#### EXCERPT PROVIDED
------------------------------

# How do I read THIS vernier scale?



## dzarren (Feb 5, 2021)

Hello there, I am experiencing a little bit of confusion regarding this vernier scale on these calipers I just got.

The verniers I've come across before typically divide into tens or something, and makes more sense intuitively to me, than this one.

On the top metric scale, I see there are 50 divisions in the space of 49, so does that mean that this can measure down to a resolution of 1/50th of a millimeter?
I just look to see which lines up, and that tells me how many 1/50ths of a mm I would be adding to the reading? this makes sense to me, I think, please correct me!


but I am more confused about the lower imperial scale. there are also 50 divisions, but it lines up with the 2.450 reading?
That's also 50 divisions in the space of 49?
does this mean it can measure down to 1/50th of the smallest division? Here the inches are divided into 1/20ths of an inch, so i can read down to 1/50th of 1/20th of an inch, so does that mean it measures thou?

Thank you!


----------



## Superburban (Feb 5, 2021)

Yes, theoretically down to the 1000s  First digit is the main inch. 1, 2, what ever. Then you get the tenths the normal way, buy the 10th divisions. Then drop down to the smaller line, if you are between the tenth, and the smaller line, add. .oo5 to the next reading. start at the zero, and look for the line that lines up with another line. In this case, it is the zero, and the 50 thou. We know it is not the 50 thou, so it has to be the zero.

------------------------------

#### DATA EXTRACT
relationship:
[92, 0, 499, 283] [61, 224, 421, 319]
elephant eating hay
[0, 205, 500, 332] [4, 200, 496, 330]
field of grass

------------------------------

#### REQUIRED ACTION 1
In the vernier caliper thread, list in order the steps Superburban gives for reading the imperial scale.
#### REQUIRED ACTION 2
Go on with the vernier caliper thread, picking up after its last sentence.

#### TASK OUTPUT 1
1. Take the first digit from the main inch mark (1, 2, and so on).
2. Read the tenths from the 10th divisions.
3. Drop down to the smaller line. If the reading falls between the tenth and the smaller line, add five thousandths to the next reading.
4. Start at the zero and look for the vernier line that lines up with a line on the main scale.

#### TASK OUTPUT 2
The real issue, is how close can one read the lines? yes, with lots of practice, one might get a good thousandth reading, but in reality ???

A good rule of thumb I learned way back, is look at the first readings, and estimate by the distance what the end result should be. If your final answer is close, then good, if not start again.


----------



## JimDawson (Feb 5, 2021)

The top scale looks like 1mm divisions, with the vernier able to interpolate to 0.02mm or about 0.001''

The lower scale looks like 0.05'' divisions, with the vernier able to interpolate to 0.001 inch.


----------



## mickri (Feb 5, 2021)

On your caliper each line is .050 apart.  The lines are 0.000, 0.050, 0.100, 0.150 and so on.  If you moved the caliper between say the 0.150 and 0.200 lines then you would add the reading on the vernier to 0.015 to get your measurement.  If the reading on the vernier was 27 then you would add 27 to .150 which equals .177.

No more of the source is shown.